As I crossed the finish line, they put a medal around my neck like the in the Olympics. Or better yet, the end of the 4th Star Wars. It was freaking AWESOME! The medal, not the putting around the neck stuff, that was a bit overdramepic. Created words aside, the medal is still, to this day, probably the coolest of them all. It spins in 3 different places… well, hard to explain. Just look at the picture! The medal rocked, and it also reminded me of a medal obsession I had even as a child…more on that another time.

The Amazing Accomplishment That Wasn’t
As I was ending the race, it was a relief but it was bittersweet. I wanted to feel awesome that I had accomplished something like this, but I simply didn’t. I only had decided to run and not stop that day. What is in that? The bitter was that I knew that in searching for such a feeling that it was only something I could create. It wasn’t THAT big a deal. It is for some people and that is great! Big obstacles that are conquered are always amazing. If it was motivation for others, that is awesome. For me, though, I just wanted to run with some people. Alot of people. And now I had. And it was amazing. Never would I have known such a feeling as to run together with so many. It was the sharing that I took away from that day. And boy did I yearn for it again as you will see.

········

Continue the post about finishing the race, starting after its last sentence. The data that comes next isn't needed.

• [INPUT DATA]:
········

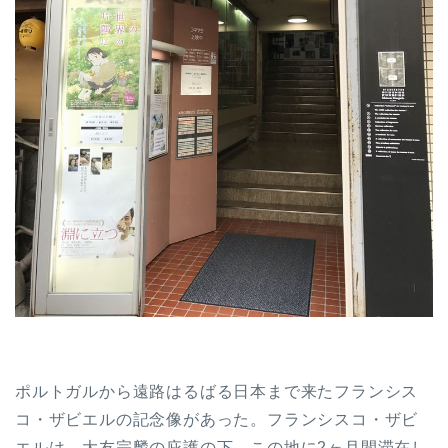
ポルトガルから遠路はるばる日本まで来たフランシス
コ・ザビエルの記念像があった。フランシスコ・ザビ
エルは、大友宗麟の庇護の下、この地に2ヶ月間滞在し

········

• [EXPECTED ANSWER]:
That night I felt pretty good. The following day I was barely sore, besides my toes still feeling a bit numb. My joints around my knee and hips were really all I felt tender. All that training, if you could call that training, and I finally wasn’t very sore after running for once.

First marathon in the bag!

Week off time.

Shoes off time!

From Never Running To An Ultramarathon In A Year
Part 1: It All Started…
Part 2: Injuries!
Part 3: The Wall.
Part 4: The Marathon
Part 5: Putting On My New Feet
Part 6: The Alligator That Smiled At Me
Part 7: The Book That Plants
Part 8: First Barefoot Race
Part 9: Running Forever in the Park
Part 10: The Short Race Report
Part 11: Kansas City, Gonna Get My Baby Back Home
Part 12: The Return of the Long Lost Runs (no toilet humor please)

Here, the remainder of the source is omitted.